White matter (WM) is frequently affected by stroke. Aging WM recovers less following stroke compared to younger WM. Free radicals accumulate with aging resulting in increased oxidative stress. Mitochondria/endoplasmic reticulum (ER) interactions are crucial for protection from oxidative stress. We hypothesized that aging WM is more susceptible to oxidative stress damage mediated by mitochondrial/ER dysfunction, leading to decreased ATP synthesis and impaired Ca2+ homeostasis.

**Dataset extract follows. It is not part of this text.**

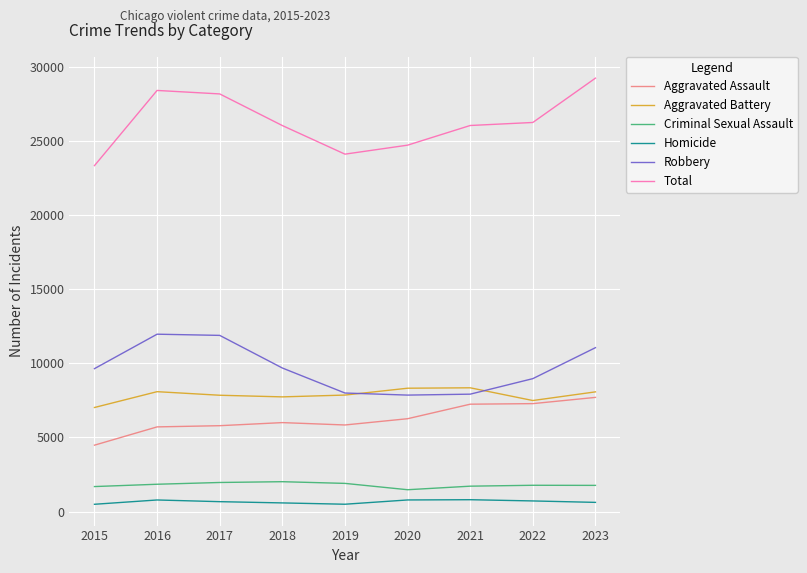

Which series has the largest total across all categories?

Total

Mouse optic nerves (MON) obtained from C57BL/6J and Thy-1 CFP(+) mice at 1 (young) or 12 months (aging) of age were used. Axon function was quantified by recording evoked compound action potentials. Mitochondrial/ER structure and interactions were determined by 3D-electron microscopy, Western blotting, ATP assays, and CFP (+) fluorescent mitochondrial imaging. Oxidative stress was assessed by NOS and glutathione assays and by Western blotting for oxidative stress markers, 3-NT and 4-HNE. Oxygen-glucose deprivation (OGD) for 60 min resulted in decreased axon function recovery of aging WM. Aging WM showed elevated NOS activity and increased levels of by-products of lipid peroxidation (4-HNE) and protein nitration (3-NT), indicating aggravated oxidative stress. Structurally, aging axons were larger, with thicker myelin, and were characterized by longer and thicker mitochondria due to altered levels of mitochondrial shaping proteins. This was further confirmed by 3D-EM and CFP (+) imaging and may underlie the decreased ATP levels detected in aging WM. Moreover, mitochondrial-ER interactions were compromised due to decreased association between the organelles and due to decrease in levels of mitochondrial trafficking protein miro-2, which suggests defective Ca2+ homeostasis in aging axons. Calnexin, an ER stress response chaperone protein, was decreased under baseline conditions in aging axons, but did not show upregulation following OGD when compared to young axons, suggesting a defect in unfolded protein responses.
We conclude that aging WM is increasingly vulnerable to stroke because of inherent structural changes in axons and mitochondria/ER interactions, leading to depletion of ATP and defective Ca2+ dynamics, resulting in increased oxidative stress.